MLS, Postlets, craigslist. Make sure you follow up on the major sites that postlets syndicates to like Zillow to make sure that the info is accurate. Get professional photos and video. (Have a professional take the video if it's a high end home.) I've used to generate a website for my property. I got access through my mortgage broker. I don't know how effective my website was because you have to promote it to drive traffic to it.

You can promote your listing in Facebook. You can "boost" your page, set a budget for your advertising and target specific demographics.

Some people like to send mailers or drop off fliers within a few blocks of the house you're selling hoping to reach neighbors that would like friends or family to move into the neighborhood. You can door knock these neighbors as well. If you don't find a buyer this way, at least you'll have a chance to prospect for new clients.

Good luck!

P.S. I agree with pricing it well. All your efforts will be wasted if you price the house too high. It will sit there and become stale. Listing it too low is not as much as a problem since adjusting the price upward doesn't have the same negative effect as bringing it down.

If the house is in great condition and priced right it'll sell. Just throw it on the MLS, let the MLS feed to all the other sites, send a message email to all the agents in the area and it'll be gone. But, again... it has to be in GREAT CONDITION and PRICED RIGHT.

Lots of good tips here. If it's in a good market, priced right, and shows well then it will sell. It will also benefit you to pay for professional photos as that's usually your first impression on other agents and potential buyers. 

I think keys are a successful listing are:

1. Price - the best marketing in the world doesn't do much for an overpriced listing

2. Photos - they should be clear and from a good vantage point to show the rooms

3. Condition - don't go crazy on landscaping, but pay attention to "curb appeal"

4. Description - point out the best features, but don't oversell

Before you list in the MLS, I would pre-market with other Real Estate agents.

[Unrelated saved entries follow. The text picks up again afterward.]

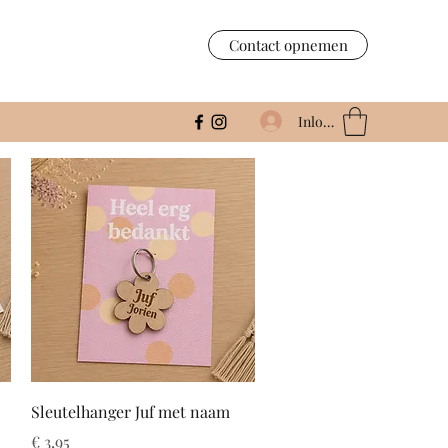
Contact opnemen
Inloggen
Snel overzicht
Sleutelhanger Juf met naam
Prijs
€ 3,95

This may should help with initial traffic it also should give you a chance to get some feedback on the price and possibly any repairs/updates that would increase interest.

@George Moehlenhoff  There are only 3 reason a house doesn't sell.  Price, Location, and Condition.  If the home is in good condition, and in a desirable location (not in the slums, low crime rate, etc) then really the only thing in your control is the price.  When I price homes, I think of it in the following example.

If my comparative market analysis tells me the home is valued at $100k, this is how I sell it.

If I price the home too high at say $130k-$140k then the exposure its going to get are from people looking in the $130k-140k range.  When you compare the house to other homes that should be valued that high, your $100k house will lose every time.  Also, people that are looking at homes priced at $100k aren't going to see your home because they can't afford it.  So when you price too high, you lose out on the buyers in the price range you should have been in.  

On the flip side, if you price your $100k home too low in say the $75k-80k range, you'll be missing out on profits because the home will be undervalued, and you can assume the buyers are going to put in a lower offer than that as well.  

The objective is to find out what the home value should be, and price it accordingly.  If you have a $100k home, and you price it near that range, you'll either get close to what it's worth, a little bit more than what it's worth, or best case scenario you will get multiple offers and that will drive the price up higher than expected.

Hope my examples made sense and were easy to follow.  I tried to do basic numbers to make my point, obviously every home is different.  Good luck!

Are you sure you doing your friend a favor? You have never sold a real estate befor. You might want to leave it up to a professional.  If you mess up the contract it could cost you your friendship.